BOGOTÁ, 9 ene (Xinhua) -- El presidente colombiano, Gustavo Petro, rechazó este viernes la propuesta formulada por Néstor Gregorio Vera, alias "Iván Mordisco", máximo jefe de una de las facciones de las disidencias de las FARC, quien llamó a los grupos armados ilegales de Colombia y de la región a conformar una alianza para frenar las acciones bélicas de Estados Unidos y su presunta intención de controlar América Latina y el Caribe.
"La alianza que propone el señor Iván Mordisco no defiende a Venezuela ni a Colombia ni a América Latina; al contrario, son la excusa de la invasión, y hasta dineros oscuros corren para sabotear las elecciones e impedir la libertad electoral", escribió Petro en su cuenta de la red social X.
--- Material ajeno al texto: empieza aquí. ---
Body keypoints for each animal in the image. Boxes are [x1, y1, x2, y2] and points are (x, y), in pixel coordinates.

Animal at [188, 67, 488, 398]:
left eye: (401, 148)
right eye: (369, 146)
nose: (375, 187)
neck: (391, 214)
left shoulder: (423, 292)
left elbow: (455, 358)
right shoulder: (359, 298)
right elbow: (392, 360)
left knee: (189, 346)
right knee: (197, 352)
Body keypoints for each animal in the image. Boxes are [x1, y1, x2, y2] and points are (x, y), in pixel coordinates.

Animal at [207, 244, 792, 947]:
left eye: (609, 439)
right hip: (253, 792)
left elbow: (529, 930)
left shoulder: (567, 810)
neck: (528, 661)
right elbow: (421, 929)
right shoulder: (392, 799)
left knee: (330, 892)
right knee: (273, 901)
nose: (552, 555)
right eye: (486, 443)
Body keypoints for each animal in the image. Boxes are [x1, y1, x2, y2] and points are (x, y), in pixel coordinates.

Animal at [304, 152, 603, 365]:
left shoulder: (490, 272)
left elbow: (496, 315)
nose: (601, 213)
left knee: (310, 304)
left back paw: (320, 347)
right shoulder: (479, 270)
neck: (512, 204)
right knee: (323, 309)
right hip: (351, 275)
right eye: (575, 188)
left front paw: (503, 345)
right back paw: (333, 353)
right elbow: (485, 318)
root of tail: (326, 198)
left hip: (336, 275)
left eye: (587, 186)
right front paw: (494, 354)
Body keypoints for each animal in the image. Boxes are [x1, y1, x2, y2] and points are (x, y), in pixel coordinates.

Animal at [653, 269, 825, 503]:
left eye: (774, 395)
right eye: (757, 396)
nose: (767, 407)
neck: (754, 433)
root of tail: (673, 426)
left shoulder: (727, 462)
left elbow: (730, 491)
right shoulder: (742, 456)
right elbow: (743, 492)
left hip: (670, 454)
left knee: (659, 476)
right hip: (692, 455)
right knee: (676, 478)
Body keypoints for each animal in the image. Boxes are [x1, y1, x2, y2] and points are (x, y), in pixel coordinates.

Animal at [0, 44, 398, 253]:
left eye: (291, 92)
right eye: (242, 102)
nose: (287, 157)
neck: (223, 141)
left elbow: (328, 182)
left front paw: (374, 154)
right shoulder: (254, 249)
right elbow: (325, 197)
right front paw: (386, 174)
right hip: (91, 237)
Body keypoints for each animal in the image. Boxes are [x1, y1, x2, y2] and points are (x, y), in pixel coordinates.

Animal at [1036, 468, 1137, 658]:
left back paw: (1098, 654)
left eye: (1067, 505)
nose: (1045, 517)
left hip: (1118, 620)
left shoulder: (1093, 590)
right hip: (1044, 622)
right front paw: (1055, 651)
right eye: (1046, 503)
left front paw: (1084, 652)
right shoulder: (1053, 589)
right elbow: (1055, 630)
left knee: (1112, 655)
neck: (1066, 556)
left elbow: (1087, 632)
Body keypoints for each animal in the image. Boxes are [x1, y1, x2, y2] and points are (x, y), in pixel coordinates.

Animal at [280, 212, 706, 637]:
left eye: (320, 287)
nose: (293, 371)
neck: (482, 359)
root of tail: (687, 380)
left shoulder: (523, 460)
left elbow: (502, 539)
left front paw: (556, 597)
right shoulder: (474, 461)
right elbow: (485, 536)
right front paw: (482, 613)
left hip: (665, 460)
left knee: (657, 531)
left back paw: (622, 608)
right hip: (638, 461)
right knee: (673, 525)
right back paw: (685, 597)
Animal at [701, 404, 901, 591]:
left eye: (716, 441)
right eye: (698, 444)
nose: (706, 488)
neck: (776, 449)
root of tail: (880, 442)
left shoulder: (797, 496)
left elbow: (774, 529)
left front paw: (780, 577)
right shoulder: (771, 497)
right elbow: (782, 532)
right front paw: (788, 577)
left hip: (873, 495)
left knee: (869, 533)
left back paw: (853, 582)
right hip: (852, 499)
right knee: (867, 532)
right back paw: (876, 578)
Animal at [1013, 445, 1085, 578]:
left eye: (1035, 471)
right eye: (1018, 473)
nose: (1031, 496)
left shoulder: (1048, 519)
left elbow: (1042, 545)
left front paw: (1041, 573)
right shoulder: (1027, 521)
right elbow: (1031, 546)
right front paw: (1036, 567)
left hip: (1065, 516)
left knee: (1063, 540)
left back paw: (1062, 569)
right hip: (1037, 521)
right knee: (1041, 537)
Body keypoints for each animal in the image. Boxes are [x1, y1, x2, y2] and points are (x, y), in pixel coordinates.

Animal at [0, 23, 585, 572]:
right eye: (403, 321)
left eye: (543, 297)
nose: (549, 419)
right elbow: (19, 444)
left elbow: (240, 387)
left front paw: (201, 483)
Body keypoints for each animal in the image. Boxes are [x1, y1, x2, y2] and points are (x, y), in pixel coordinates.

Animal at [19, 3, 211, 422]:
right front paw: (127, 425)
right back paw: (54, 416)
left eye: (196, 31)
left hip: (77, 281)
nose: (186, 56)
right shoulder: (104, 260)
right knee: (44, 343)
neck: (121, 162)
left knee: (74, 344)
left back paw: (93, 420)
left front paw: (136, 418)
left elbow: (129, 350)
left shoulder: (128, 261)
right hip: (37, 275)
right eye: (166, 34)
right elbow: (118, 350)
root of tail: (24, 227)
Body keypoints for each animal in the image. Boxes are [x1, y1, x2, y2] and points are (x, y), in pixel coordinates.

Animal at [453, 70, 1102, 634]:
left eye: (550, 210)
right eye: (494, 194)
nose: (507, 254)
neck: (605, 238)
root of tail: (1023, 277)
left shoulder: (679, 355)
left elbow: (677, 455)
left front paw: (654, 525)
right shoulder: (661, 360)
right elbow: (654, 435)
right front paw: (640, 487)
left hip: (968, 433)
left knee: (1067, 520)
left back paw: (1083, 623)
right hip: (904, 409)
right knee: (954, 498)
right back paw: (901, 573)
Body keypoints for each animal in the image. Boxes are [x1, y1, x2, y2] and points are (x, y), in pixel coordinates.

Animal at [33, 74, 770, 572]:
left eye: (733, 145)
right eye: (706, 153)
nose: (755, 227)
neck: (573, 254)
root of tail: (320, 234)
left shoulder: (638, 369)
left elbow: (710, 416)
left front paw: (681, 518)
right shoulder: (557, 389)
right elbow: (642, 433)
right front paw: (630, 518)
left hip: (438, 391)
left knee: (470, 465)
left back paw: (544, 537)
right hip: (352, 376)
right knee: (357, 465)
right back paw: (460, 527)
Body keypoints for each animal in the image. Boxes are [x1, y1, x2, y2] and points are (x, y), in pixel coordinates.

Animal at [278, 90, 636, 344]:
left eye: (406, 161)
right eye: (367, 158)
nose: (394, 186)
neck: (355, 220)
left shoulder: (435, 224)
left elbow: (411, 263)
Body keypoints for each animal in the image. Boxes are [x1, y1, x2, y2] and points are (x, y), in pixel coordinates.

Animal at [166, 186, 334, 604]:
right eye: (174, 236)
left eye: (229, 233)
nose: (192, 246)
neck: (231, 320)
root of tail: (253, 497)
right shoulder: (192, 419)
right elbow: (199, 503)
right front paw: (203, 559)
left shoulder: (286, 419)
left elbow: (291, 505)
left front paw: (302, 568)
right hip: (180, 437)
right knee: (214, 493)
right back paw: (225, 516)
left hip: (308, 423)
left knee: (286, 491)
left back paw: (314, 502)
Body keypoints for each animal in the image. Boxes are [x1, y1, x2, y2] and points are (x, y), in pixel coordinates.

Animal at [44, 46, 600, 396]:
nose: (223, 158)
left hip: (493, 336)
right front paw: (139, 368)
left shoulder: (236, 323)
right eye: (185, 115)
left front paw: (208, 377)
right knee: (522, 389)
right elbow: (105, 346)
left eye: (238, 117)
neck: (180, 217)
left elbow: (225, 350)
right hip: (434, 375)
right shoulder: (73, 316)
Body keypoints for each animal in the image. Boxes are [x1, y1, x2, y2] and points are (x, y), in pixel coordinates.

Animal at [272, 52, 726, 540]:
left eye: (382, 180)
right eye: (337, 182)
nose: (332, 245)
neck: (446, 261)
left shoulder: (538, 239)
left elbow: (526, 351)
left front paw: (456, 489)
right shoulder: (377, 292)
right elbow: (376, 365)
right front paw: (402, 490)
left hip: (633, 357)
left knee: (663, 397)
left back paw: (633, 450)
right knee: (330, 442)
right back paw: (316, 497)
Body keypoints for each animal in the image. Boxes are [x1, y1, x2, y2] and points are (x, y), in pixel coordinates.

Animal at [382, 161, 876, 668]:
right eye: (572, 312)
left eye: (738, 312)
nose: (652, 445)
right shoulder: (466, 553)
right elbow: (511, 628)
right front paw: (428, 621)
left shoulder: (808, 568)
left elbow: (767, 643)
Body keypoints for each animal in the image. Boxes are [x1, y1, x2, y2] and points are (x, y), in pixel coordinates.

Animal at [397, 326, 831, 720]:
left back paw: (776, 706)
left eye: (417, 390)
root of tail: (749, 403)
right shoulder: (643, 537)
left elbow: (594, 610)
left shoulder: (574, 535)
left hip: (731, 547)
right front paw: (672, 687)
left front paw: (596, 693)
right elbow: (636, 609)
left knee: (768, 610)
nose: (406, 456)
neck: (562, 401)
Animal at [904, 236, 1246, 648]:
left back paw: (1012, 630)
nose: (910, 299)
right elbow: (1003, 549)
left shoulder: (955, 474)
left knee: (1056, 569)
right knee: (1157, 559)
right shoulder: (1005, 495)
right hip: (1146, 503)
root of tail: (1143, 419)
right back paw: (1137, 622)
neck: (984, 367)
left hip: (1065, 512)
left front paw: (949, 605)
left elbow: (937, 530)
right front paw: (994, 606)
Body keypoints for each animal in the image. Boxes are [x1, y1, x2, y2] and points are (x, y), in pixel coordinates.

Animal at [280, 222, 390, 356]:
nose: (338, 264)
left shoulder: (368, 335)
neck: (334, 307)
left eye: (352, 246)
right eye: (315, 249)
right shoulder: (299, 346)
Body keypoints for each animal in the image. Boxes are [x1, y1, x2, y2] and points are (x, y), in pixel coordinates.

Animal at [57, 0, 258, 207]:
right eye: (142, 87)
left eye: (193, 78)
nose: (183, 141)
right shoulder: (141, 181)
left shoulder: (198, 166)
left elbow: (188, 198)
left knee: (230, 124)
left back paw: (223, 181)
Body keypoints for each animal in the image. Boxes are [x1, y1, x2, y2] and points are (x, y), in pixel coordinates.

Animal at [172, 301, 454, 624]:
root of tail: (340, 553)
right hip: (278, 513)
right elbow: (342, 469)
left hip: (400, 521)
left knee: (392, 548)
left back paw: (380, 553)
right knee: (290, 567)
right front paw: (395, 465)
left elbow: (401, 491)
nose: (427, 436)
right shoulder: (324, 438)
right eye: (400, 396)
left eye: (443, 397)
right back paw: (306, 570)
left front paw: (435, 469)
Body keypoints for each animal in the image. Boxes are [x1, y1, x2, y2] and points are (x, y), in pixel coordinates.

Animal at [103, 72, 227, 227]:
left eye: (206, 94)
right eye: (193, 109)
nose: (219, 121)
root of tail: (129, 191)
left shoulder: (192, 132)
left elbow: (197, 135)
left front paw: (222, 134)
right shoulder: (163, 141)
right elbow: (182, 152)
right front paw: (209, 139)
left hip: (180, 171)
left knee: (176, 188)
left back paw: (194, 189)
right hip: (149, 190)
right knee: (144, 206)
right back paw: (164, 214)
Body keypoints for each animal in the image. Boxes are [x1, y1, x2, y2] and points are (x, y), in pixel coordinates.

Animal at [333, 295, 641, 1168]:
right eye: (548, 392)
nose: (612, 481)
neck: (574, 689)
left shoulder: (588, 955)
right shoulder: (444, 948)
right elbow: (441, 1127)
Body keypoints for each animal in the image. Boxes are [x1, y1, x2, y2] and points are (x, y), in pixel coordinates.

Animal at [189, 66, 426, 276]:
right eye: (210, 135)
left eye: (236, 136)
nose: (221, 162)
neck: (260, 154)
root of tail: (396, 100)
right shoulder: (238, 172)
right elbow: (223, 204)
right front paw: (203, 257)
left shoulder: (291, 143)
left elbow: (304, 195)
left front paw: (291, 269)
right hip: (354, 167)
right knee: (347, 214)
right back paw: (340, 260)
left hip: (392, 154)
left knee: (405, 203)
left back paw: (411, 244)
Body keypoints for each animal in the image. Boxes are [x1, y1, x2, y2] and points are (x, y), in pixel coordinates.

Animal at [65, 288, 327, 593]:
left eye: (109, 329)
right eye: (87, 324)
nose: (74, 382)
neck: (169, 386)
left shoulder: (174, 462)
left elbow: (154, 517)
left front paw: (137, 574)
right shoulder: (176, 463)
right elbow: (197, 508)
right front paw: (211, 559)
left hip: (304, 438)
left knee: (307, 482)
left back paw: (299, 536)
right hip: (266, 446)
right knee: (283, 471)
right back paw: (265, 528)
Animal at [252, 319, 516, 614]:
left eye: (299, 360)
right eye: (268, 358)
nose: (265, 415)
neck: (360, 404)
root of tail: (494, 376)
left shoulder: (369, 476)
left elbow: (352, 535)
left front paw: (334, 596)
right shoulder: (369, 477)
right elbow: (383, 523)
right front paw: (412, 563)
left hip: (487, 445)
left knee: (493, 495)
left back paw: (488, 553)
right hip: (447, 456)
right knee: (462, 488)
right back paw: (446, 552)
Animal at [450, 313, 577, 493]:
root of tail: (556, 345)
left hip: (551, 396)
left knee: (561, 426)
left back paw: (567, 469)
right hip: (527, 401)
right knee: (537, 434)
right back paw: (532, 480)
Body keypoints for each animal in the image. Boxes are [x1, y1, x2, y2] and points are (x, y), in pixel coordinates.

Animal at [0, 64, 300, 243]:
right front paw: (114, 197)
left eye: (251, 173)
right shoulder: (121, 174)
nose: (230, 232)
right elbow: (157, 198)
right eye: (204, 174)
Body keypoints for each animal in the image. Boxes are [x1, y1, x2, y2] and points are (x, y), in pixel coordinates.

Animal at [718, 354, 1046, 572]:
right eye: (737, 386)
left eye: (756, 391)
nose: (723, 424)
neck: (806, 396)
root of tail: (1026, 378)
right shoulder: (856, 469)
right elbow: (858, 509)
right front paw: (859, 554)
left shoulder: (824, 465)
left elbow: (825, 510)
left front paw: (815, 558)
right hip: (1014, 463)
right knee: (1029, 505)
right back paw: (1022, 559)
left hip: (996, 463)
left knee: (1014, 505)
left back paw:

El mandatario colombiano señaló que a pesar de la "turbulencia" generada por el ataque lanzado el pasado 3 de enero por fuerzas militares de Estados Unidos contra varios puntos de Venezuela, los ejércitos latinoamericanos deben unirse "para sacar de nuestros países esta excusa que no hace bien a nadie", al referirse al narcotráfico.
"El narco debe ser desarmado y reducirlo. América Latina debe defenderse de cualquier actor que la desestabilice y eso implica la unidad de sus pueblos, de sus armas y de sus estados", expresó Petro.
El presidente colombiano insistió en que "los narcotraficantes armados deben ser derrotados por los pueblos unidos a sus estados".
Petro añadió que invitó a la presidenta encargada de Venezuela, Delcy Rodríguez, para actuar "juntos en este objetivo".
Alias "Iván Mordisco" reapareció la víspera en un video en el que realiza un llamado a varias organizaciones armadas ilegales para conformar una alianza en respuesta a lo que describe como una amenaza regional tras la reciente operación militar de Estados Unidos en Venezuela, que culminó con la captura del presidente Nicolás Maduro y su esposa Cilia Flores.
En tanto, Alejandro Carranza, abogado del mandatario colombiano, aseguró a medios locales que Petro ordenó denunciar ante la Corte Penal Internacional (CPI) a "Iván Mordisco", al considerar que se agotó el derecho doméstico y las oportunidades para el líder guerrillero, considerado por el Gobierno colombiano como una amenaza para el país y la región.